### Problem to solve
Please return only the lines from the one holding "Coutant | | Stump | |" through the one holding "On MOTION of CARNES, the TMAPC voted 8-0-0", exactly as they appear in the records below, both ends included.
(Provided records)
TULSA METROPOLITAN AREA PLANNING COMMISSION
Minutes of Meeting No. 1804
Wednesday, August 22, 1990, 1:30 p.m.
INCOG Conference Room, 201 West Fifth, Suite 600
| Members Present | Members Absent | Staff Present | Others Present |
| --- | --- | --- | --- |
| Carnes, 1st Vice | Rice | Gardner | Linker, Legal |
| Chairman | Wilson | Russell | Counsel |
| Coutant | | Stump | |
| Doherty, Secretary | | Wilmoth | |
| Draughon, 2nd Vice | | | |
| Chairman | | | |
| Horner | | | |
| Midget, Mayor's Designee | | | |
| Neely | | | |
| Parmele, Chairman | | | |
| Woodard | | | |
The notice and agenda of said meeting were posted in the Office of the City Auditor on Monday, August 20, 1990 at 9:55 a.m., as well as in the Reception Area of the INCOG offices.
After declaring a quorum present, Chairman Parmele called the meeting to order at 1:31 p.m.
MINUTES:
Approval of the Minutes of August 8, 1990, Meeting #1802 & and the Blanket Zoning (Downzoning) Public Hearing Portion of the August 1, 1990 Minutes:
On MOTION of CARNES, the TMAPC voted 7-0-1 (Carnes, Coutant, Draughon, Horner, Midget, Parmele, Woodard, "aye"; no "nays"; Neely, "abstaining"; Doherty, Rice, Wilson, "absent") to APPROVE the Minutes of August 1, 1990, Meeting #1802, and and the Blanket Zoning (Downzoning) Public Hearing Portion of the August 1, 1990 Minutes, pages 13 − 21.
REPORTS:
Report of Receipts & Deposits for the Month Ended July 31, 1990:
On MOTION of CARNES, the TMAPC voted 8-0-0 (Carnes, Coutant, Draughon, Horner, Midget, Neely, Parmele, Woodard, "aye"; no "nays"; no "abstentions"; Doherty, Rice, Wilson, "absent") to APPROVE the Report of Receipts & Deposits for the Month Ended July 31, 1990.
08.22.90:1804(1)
(End Provided records)
### Result of the task
| Coutant | | Stump | |
| Doherty, Secretary | | Wilmoth | |
| Draughon, 2nd Vice | | | |
| Chairman | | | |
| Horner | | | |
| Midget, Mayor's Designee | | | |
| Neely | | | |
| Parmele, Chairman | | | |
| Woodard | | | |
The notice and agenda of said meeting were posted in the Office of the City Auditor on Monday, August 20, 1990 at 9:55 a.m., as well as in the Reception Area of the INCOG offices.
After declaring a quorum present, Chairman Parmele called the meeting to order at 1:31 p.m.
MINUTES:
Approval of the Minutes of August 8, 1990, Meeting #1802 & and the Blanket Zoning (Downzoning) Public Hearing Portion of the August 1, 1990 Minutes:
On MOTION of CARNES, the TMAPC voted 7-0-1 (Carnes, Coutant, Draughon, Horner, Midget, Parmele, Woodard, "aye"; no "nays"; Neely, "abstaining"; Doherty, Rice, Wilson, "absent") to APPROVE the Minutes of August 1, 1990, Meeting #1802, and and the Blanket Zoning (Downzoning) Public Hearing Portion of the August 1, 1990 Minutes, pages 13 − 21.
REPORTS:
Report of Receipts & Deposits for the Month Ended July 31, 1990:
On MOTION of CARNES, the TMAPC voted 8-0-0 (Carnes, Coutant, Draughon, Horner, Midget, Neely, Parmele, Woodard, "aye"; no "nays"; no "abstentions"; Doherty, Rice, Wilson, "absent") to APPROVE the Report of Receipts & Deposits for the Month Ended July 31, 1990.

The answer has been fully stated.